In both cases (Digital Ocean and VirtualBox) you're looking at a virtualized disk image.


----------



## srchi (Mar 3, 2021)

Ok, but how to identify its HDD or SSD. does HDD disk also give Medium Rotation Rate: 5400? if i run camcontrol modepage /dev/da0 -m 4. if HDD doesnt have rotation rate or any other property from camcontrol command as compared to SSD then my problem will be solved. so please tell me what i would get if i run camcontrol modepage /dev/da0 -m 4 for HDD disks?


----------



## SirDice (Mar 3, 2021)

I don't think there's an easy way to tell if a specific disk image is stored on SSD or harddisks. They're going to be presented to a virtual guest in exactly the same way regardless of the storage backend. Maybe with Digital Ocean they used a different naming scheme (look at the device model name) to indicate the difference, but maybe they don't.


----------



## ralphbsz (Mar 3, 2021)

srchi said:


> Ok, but how to identify its HDD or SSD. does HDD disk also give Medium Rotation Rate: 5400? if i run camcontrol modepage /dev/da0 -m 4. if HDD doesnt have rotation rate or any other property from camcontrol command as compared to SSD then my problem will be solved. so please tell me what i would get if i run camcontrol modepage /dev/da0 -m 4 for HDD disks?
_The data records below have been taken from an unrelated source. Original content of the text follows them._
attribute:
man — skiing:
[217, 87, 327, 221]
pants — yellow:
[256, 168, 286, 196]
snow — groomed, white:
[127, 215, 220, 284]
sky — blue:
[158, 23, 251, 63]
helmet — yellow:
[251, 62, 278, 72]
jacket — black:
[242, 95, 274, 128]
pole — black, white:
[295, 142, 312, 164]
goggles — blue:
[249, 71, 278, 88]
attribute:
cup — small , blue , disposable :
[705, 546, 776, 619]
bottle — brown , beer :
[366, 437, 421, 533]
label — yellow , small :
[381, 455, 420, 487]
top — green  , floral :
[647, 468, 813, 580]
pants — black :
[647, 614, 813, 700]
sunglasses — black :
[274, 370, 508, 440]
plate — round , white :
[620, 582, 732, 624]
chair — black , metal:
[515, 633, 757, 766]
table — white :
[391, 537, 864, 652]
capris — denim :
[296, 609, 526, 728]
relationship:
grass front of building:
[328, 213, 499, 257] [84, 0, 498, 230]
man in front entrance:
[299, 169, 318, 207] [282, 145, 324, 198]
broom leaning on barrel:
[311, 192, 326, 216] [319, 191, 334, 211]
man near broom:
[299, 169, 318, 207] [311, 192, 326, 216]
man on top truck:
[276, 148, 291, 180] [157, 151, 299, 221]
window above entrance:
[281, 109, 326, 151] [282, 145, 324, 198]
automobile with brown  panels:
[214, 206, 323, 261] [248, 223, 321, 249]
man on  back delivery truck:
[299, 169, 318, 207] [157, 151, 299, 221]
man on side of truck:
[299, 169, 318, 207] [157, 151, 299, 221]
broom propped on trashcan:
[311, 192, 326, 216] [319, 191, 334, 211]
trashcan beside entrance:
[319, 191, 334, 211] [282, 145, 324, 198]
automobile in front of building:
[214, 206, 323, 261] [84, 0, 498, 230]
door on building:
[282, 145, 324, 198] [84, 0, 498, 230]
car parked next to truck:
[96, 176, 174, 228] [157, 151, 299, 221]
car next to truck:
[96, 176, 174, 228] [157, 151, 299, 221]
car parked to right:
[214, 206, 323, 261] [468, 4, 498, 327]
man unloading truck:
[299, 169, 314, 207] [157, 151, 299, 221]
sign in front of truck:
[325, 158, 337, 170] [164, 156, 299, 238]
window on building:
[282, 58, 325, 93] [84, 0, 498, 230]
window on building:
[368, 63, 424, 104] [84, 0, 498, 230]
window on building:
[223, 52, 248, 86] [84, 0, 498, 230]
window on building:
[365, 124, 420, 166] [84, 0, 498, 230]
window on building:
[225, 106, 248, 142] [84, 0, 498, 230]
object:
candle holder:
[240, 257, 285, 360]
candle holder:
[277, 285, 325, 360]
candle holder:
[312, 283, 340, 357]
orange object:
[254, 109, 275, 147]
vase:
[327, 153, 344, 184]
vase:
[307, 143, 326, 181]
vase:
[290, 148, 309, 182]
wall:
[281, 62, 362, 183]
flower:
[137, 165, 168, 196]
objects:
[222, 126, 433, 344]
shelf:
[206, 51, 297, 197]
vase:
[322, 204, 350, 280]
That is sort of a silly question. What you are dealing with at a cloud or hosting provider is not a real disk. I don't know how these two companies implement their virtual disk, but guessing from how others do it, they probably use RAID technology underneath to guard against disk failure, then a file system (could be a lightweight one), probably with some snapshot support, and then a disk virtualization layer. The hardware is probably a mix of spinning disks (which still have the best $/capacity and $/throughput) plus SSD/flash/NVRAM for low-latency IOs.

You probably need to look at their sales literature. I know at other providers you can rent both high-capacity (mostly spinning disk) drives, and explicit SSDs that are for low latency.

But the real underlying question is this: Why do you care? You're trying to set up ZFS, with the main storage on disks (presumably for capacity) and SSDs as logs and caches. Have you actually benchmarked whether you need these logs and caches? It's quite possible that those virtual disks are so fast for small IOs, you don't need any of these accelerators.


----------



## aponomarenko (Mar 5, 2021)

`smartctl -x /dev/ada0 | grep Solid`


----------